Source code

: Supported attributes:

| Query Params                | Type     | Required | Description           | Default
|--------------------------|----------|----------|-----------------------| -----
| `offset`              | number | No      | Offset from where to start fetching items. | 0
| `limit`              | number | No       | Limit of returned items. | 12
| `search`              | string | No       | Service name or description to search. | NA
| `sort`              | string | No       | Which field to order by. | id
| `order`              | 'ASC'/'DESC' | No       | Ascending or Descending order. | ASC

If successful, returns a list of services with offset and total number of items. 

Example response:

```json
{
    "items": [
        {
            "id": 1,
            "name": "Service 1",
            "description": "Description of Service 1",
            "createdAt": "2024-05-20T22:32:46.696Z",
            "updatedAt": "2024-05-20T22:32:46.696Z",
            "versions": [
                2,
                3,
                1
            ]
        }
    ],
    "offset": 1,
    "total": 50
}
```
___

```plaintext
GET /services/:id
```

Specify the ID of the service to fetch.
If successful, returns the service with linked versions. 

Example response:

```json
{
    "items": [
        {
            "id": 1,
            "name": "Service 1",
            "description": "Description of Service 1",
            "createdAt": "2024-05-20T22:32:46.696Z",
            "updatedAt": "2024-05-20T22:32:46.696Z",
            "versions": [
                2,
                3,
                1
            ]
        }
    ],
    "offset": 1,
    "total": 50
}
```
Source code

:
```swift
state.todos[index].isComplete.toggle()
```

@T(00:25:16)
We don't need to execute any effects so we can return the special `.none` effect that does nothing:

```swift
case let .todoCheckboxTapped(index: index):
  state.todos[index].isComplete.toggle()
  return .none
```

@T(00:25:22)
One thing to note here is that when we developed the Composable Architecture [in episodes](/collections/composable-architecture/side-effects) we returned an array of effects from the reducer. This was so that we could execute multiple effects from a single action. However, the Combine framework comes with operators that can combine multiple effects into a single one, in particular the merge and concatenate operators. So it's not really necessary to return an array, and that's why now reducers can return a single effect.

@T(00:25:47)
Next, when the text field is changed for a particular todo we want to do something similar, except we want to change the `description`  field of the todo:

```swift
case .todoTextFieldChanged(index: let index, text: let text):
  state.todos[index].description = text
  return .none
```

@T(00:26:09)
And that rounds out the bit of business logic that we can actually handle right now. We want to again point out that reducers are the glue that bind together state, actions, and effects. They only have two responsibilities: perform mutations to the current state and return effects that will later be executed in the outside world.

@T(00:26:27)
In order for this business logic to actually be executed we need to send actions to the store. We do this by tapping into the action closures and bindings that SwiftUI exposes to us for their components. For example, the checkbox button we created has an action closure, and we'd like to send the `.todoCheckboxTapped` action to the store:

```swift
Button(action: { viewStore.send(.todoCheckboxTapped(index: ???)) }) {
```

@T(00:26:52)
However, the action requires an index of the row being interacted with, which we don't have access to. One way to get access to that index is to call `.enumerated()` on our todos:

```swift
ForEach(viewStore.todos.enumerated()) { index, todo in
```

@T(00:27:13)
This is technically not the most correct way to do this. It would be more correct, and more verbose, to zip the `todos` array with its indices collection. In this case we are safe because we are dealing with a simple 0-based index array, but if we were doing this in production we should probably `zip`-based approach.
######
Please count the lines above that contain the string "need" and reply with the number alone.

2